Magallí Meda: Ha sido un tránsito muy difícil, pero con la fuerza y la energía de la verdad, la resiliencia de un país y la responsabilidad de la conducción política que les fue entregada a María Corina y posteriormente a Edmundo González Urrutia. Como reflexión, pasamos de construir en el terreno más complejo a llevar una elección con todo en contra. La sociedad civil y los partidos políticos construyeron de forma silenciosa y clandestina para llevar adelante una elección bajo las reglas del régimen y tener las pruebas de la victoria en las manos para demostrarles a Venezuela y al mundo que el deseo de cambio era real y mayoritario. El régimen luego decidió llevar adelante el poder por el uso de la fuerza. Ya van más de 3.000 familias que han pasado bajo secuestro, persecución y asilamiento absoluto en este año. Hoy hay un país aterrado porque la amenaza es real, pero con una claridad y un sentido de pertenencia por ese triunfo del 28 de julio. Eso no perderá jamás su vigencia porque nos une y nos glorifica como nación.
¿Qué se siente estar fuera de la embajada?
Claudia Macero: Es una responsabilidad enorme que a veces me sobrepasa un poquito. Por otro lado, lo agradezco mucho. Creo que no cambiaría nada a pesar del horror que vivimos, porque eso nos da mucha fuerza y una experiencia única para ser mejores y para recordar que nosotros no somos como ellos.

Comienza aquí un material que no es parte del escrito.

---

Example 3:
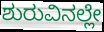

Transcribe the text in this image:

ಶುರುವಿನಲ್ಲೇ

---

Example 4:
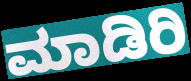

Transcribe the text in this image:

ಮಾಡಿರಿ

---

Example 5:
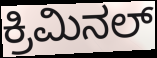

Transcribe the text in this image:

ಕ್ರಿಮಿನಲ್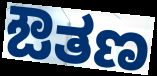
ಔತಣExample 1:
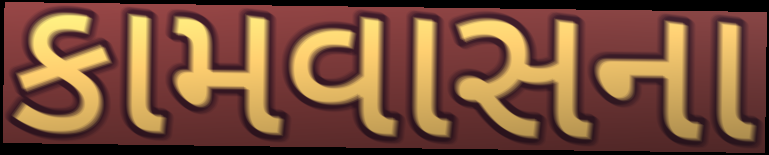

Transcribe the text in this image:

કામવાસના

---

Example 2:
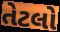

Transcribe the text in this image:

તેટલો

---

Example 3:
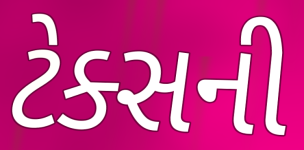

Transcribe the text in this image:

ટેક્સની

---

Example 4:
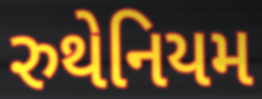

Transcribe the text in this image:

રુથેનિયમ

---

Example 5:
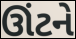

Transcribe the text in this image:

ઊંટનેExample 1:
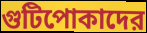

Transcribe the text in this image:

গুটিপোকাদের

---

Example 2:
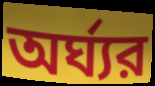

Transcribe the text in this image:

অর্ঘ্যর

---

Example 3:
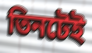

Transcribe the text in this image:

তিনটেই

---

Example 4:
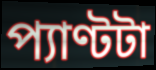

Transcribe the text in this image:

প্যাণ্টটা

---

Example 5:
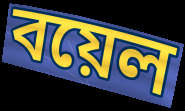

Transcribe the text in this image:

বয়েলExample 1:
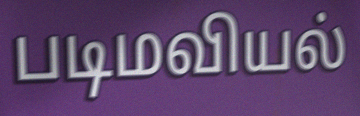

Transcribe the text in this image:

படிமவியல்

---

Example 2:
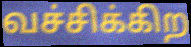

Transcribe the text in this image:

வச்சிக்கிற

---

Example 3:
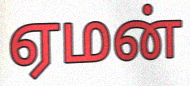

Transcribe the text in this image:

ஏமன்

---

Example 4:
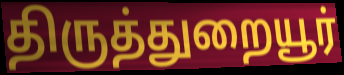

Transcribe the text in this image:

திருத்துறையூர்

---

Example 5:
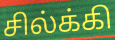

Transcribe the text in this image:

சில்க்கி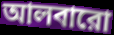
আলবারো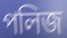
পলিজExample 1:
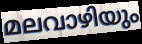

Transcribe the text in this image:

മലവാഴിയും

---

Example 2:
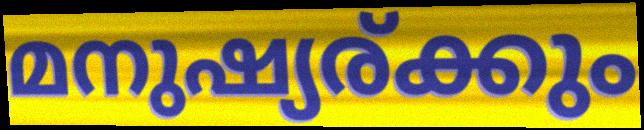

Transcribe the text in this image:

മനുഷ്യര്ക്കും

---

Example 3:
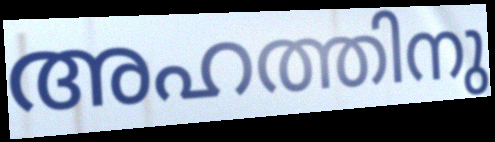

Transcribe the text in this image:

അഹത്തിനു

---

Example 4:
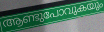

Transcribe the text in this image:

ആണ്ടുപോവുകയും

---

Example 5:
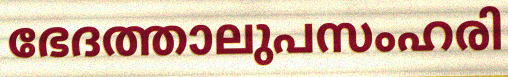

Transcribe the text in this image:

ഭേദത്താലുപസംഹരിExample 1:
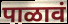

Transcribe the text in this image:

पाळावं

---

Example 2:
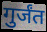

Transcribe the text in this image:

गुर्जंत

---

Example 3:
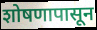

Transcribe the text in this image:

शोषणापासून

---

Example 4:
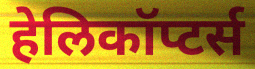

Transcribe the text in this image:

हेलिकॉप्टर्स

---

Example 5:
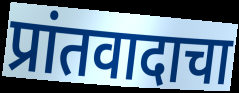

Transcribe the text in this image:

प्रांतवादाचाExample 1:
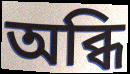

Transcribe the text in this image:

অব্ধি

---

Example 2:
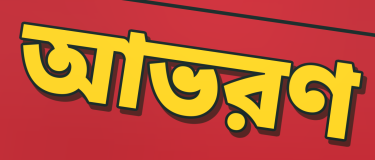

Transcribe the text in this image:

আভরণ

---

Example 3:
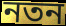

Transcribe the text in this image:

নতন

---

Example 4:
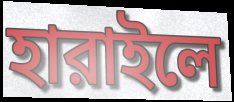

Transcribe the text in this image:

Magallí Meda: Yo siento que hay una parte de mí que está libre, pero otra que no. Y es muy rara esa sensación porque hay una conciencia de lo que está pasando en Venezuela porque lo viviste. Más de la mitad del cuerpo sigue en una sensación de absoluta prisión porque es mucha gente la que está secuestrada, porque el régimen simplemente decidió tomar el total control del país, y eso a costa de la libertad de muchos venezolanos.
¿Cómo fue este proceso y cómo recibieron la noticia?
Magallí Meda: Sobre la operación no podemos dar ningún detalle. Lo que sí te podemos decir es que nosotros estuvimos muy ocupados después que entramos ahí, trabajando por llevar adelante el 28 de julio y una campaña en las peores condiciones. Sin embargo, ese proceso se fue complicando posteriormente al 28. Comenzó el asedio hacia todos nosotros y entendimos que nuestra libertad iba a depender de nosotros. Intentamos por todas las vías tocar puertas y contactos diplomáticos para nuestra salida segura y no fue posible, porque el brazo represor del régimen lo lleva a todos los niveles: ciudadanía, instituciones y contra el sistema diplomático que hace vida en el territorio. Argentina fue muy importante en la protección de nosotros, inclusive consiguiendo el apoyo de Brasil para poner la bandera en sustitución de la bandera argentina.
Claudia Macero: Cuando supe la noticia de que iba a salir me dio mucha paz. Beto (Humberto Villalobos) decía ‘yo solo quiero caminar’, y es maravilloso porque uno entiende el valor de la libertad. A propósito de la comunidad internacional, hoy tiene un rol importante para hacer cosas reales, para ejecutar cosas pragmáticamente, para presionar. También infinito agradecimiento no solo a Argentina y a Brasil, sino a muchos otros gobiernos que han facilitado cosas, que han ayudado, que han permitido o abierto los caminos a EE. UU.